▸ **WHAT THE TASK ASKS**: Even the shortest line counts, so transcribe all the data exactly.

▸ **SUPPLIED DATA**:
- Opening Delimiter -

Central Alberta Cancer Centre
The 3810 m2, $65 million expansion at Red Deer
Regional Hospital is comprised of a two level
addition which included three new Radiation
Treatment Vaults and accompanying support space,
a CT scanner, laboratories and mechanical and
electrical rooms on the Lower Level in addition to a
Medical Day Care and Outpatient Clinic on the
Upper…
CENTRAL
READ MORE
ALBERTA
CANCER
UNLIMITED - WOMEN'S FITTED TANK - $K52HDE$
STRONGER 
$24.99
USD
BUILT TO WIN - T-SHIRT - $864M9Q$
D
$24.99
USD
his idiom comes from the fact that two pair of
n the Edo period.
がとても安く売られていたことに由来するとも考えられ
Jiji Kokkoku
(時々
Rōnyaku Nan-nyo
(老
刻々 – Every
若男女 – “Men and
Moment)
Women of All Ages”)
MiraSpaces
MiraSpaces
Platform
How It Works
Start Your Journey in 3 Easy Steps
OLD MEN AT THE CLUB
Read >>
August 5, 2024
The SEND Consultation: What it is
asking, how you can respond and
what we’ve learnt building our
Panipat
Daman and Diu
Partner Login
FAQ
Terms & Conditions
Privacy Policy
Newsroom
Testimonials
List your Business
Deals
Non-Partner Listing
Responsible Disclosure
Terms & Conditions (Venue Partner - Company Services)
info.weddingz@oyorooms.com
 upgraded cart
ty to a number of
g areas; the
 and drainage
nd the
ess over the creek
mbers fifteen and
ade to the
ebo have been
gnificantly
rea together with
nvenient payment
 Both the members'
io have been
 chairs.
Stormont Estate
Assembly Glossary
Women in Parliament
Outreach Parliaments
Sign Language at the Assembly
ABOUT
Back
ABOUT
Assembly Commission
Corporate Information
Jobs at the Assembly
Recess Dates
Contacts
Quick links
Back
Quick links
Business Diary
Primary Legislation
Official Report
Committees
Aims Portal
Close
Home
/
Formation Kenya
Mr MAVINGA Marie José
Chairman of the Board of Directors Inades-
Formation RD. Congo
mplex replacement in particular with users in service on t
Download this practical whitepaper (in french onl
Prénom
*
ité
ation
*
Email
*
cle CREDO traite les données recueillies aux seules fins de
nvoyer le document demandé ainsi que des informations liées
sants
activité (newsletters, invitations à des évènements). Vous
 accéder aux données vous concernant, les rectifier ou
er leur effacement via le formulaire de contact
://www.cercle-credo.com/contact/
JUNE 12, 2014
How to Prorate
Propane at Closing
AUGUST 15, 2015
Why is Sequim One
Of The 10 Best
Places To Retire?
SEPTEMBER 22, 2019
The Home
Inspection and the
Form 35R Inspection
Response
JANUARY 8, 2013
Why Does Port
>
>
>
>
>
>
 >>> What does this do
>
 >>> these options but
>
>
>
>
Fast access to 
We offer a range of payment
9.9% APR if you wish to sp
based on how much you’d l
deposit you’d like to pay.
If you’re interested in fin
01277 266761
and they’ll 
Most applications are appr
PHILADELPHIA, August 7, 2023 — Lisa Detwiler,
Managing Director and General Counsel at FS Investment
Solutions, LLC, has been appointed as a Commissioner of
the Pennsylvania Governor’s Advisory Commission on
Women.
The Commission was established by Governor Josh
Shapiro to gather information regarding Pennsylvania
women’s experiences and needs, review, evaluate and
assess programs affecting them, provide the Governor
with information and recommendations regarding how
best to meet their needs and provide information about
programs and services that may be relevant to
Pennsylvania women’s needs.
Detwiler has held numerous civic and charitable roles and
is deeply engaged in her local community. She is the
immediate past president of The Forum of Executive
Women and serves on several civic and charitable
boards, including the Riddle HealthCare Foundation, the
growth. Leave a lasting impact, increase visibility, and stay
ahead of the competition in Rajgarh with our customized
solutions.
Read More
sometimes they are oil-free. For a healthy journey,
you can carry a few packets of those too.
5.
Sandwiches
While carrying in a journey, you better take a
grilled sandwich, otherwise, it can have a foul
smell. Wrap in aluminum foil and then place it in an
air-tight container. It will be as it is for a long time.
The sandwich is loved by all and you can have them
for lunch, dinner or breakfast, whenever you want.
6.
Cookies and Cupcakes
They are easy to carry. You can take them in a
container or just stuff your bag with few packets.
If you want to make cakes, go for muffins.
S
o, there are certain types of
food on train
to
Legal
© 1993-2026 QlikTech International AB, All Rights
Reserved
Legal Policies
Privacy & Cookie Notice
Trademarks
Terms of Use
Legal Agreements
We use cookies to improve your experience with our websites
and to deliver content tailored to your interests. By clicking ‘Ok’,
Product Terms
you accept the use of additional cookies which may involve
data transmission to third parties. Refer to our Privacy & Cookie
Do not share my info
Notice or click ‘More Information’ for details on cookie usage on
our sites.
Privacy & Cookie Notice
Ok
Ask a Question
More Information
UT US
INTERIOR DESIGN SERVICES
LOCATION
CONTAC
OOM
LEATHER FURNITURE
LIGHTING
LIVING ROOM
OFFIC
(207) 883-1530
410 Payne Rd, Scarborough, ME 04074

- Closing Delimiter -

▸ **ANSWER SECTION**:
Central Alberta Cancer Centre
The 3810 m2, $65 million expansion at Red Deer
Regional Hospital is comprised of a two level
addition which included three new Radiation
Treatment Vaults and accompanying support space,
a CT scanner, laboratories and mechanical and
electrical rooms on the Lower Level in addition to a
Medical Day Care and Outpatient Clinic on the
Upper…
CENTRAL
READ MORE
ALBERTA
CANCER
UNLIMITED - WOMEN'S FITTED TANK - $K52HDE$
STRONGER 
$24.99
USD
BUILT TO WIN - T-SHIRT - $864M9Q$
D
$24.99
USD
his idiom comes from the fact that two pair of
n the Edo period.
がとても安く売られていたことに由来するとも考えられ
Jiji Kokkoku
(時々
Rōnyaku Nan-nyo
(老
刻々 – Every
若男女 – “Men and
Moment)
Women of All Ages”)
MiraSpaces
MiraSpaces
Platform
How It Works
Start Your Journey in 3 Easy Steps
OLD MEN AT THE CLUB
Read >>
August 5, 2024
The SEND Consultation: What it is
asking, how you can respond and
what we’ve learnt building our
Panipat
Daman and Diu
Partner Login
FAQ
Terms & Conditions
Privacy Policy
Newsroom
Testimonials
List your Business
Deals
Non-Partner Listing
Responsible Disclosure
Terms & Conditions (Venue Partner - Company Services)
info.weddingz@oyorooms.com
 upgraded cart
ty to a number of
g areas; the
 and drainage
nd the
ess over the creek
mbers fifteen and
ade to the
ebo have been
gnificantly
rea together with
nvenient payment
 Both the members'
io have been
 chairs.
Stormont Estate
Assembly Glossary
Women in Parliament
Outreach Parliaments
Sign Language at the Assembly
ABOUT
Back
ABOUT
Assembly Commission
Corporate Information
Jobs at the Assembly
Recess Dates
Contacts
Quick links
Back
Quick links
Business Diary
Primary Legislation
Official Report
Committees
Aims Portal
Close
Home
/
Formation Kenya
Mr MAVINGA Marie José
Chairman of the Board of Directors Inades-
Formation RD. Congo
mplex replacement in particular with users in service on t
Download this practical whitepaper (in french onl
Prénom
*
ité
ation
*
Email
*
cle CREDO traite les données recueillies aux seules fins de
nvoyer le document demandé ainsi que des informations liées
sants
activité (newsletters, invitations à des évènements). Vous
 accéder aux données vous concernant, les rectifier ou
er leur effacement via le formulaire de contact
://www.cercle-credo.com/contact/
JUNE 12, 2014
How to Prorate
Propane at Closing
AUGUST 15, 2015
Why is Sequim One
Of The 10 Best
Places To Retire?
SEPTEMBER 22, 2019
The Home
Inspection and the
Form 35R Inspection
Response
JANUARY 8, 2013
Why Does Port
>
>
>
>
>
>
 >>> What does this do
>
 >>> these options but
>
>
>
>
Fast access to 
We offer a range of payment
9.9% APR if you wish to sp
based on how much you’d l
deposit you’d like to pay.
If you’re interested in fin
01277 266761
and they’ll 
Most applications are appr
PHILADELPHIA, August 7, 2023 — Lisa Detwiler,
Managing Director and General Counsel at FS Investment
Solutions, LLC, has been appointed as a Commissioner of
the Pennsylvania Governor’s Advisory Commission on
Women.
The Commission was established by Governor Josh
Shapiro to gather information regarding Pennsylvania
women’s experiences and needs, review, evaluate and
assess programs affecting them, provide the Governor
with information and recommendations regarding how
best to meet their needs and provide information about
programs and services that may be relevant to
Pennsylvania women’s needs.
Detwiler has held numerous civic and charitable roles and
is deeply engaged in her local community. She is the
immediate past president of The Forum of Executive
Women and serves on several civic and charitable
boards, including the Riddle HealthCare Foundation, the
growth. Leave a lasting impact, increase visibility, and stay
ahead of the competition in Rajgarh with our customized
solutions.
Read More
sometimes they are oil-free. For a healthy journey,
you can carry a few packets of those too.
5.
Sandwiches
While carrying in a journey, you better take a
grilled sandwich, otherwise, it can have a foul
smell. Wrap in aluminum foil and then place it in an
air-tight container. It will be as it is for a long time.
The sandwich is loved by all and you can have them
for lunch, dinner or breakfast, whenever you want.
6.
Cookies and Cupcakes
They are easy to carry. You can take them in a
container or just stuff your bag with few packets.
If you want to make cakes, go for muffins.
S
o, there are certain types of
food on train
to
Legal
© 1993-2026 QlikTech International AB, All Rights
Reserved
Legal Policies
Privacy & Cookie Notice
Trademarks
Terms of Use
Legal Agreements
We use cookies to improve your experience with our websites
and to deliver content tailored to your interests. By clicking ‘Ok’,
Product Terms
you accept the use of additional cookies which may involve
data transmission to third parties. Refer to our Privacy & Cookie
Do not share my info
Notice or click ‘More Information’ for details on cookie usage on
our sites.
Privacy & Cookie Notice
Ok
Ask a Question
More Information
UT US
INTERIOR DESIGN SERVICES
LOCATION
CONTAC
OOM
LEATHER FURNITURE
LIGHTING
LIVING ROOM
OFFIC
(207) 883-1530
410 Payne Rd, Scarborough, ME 04074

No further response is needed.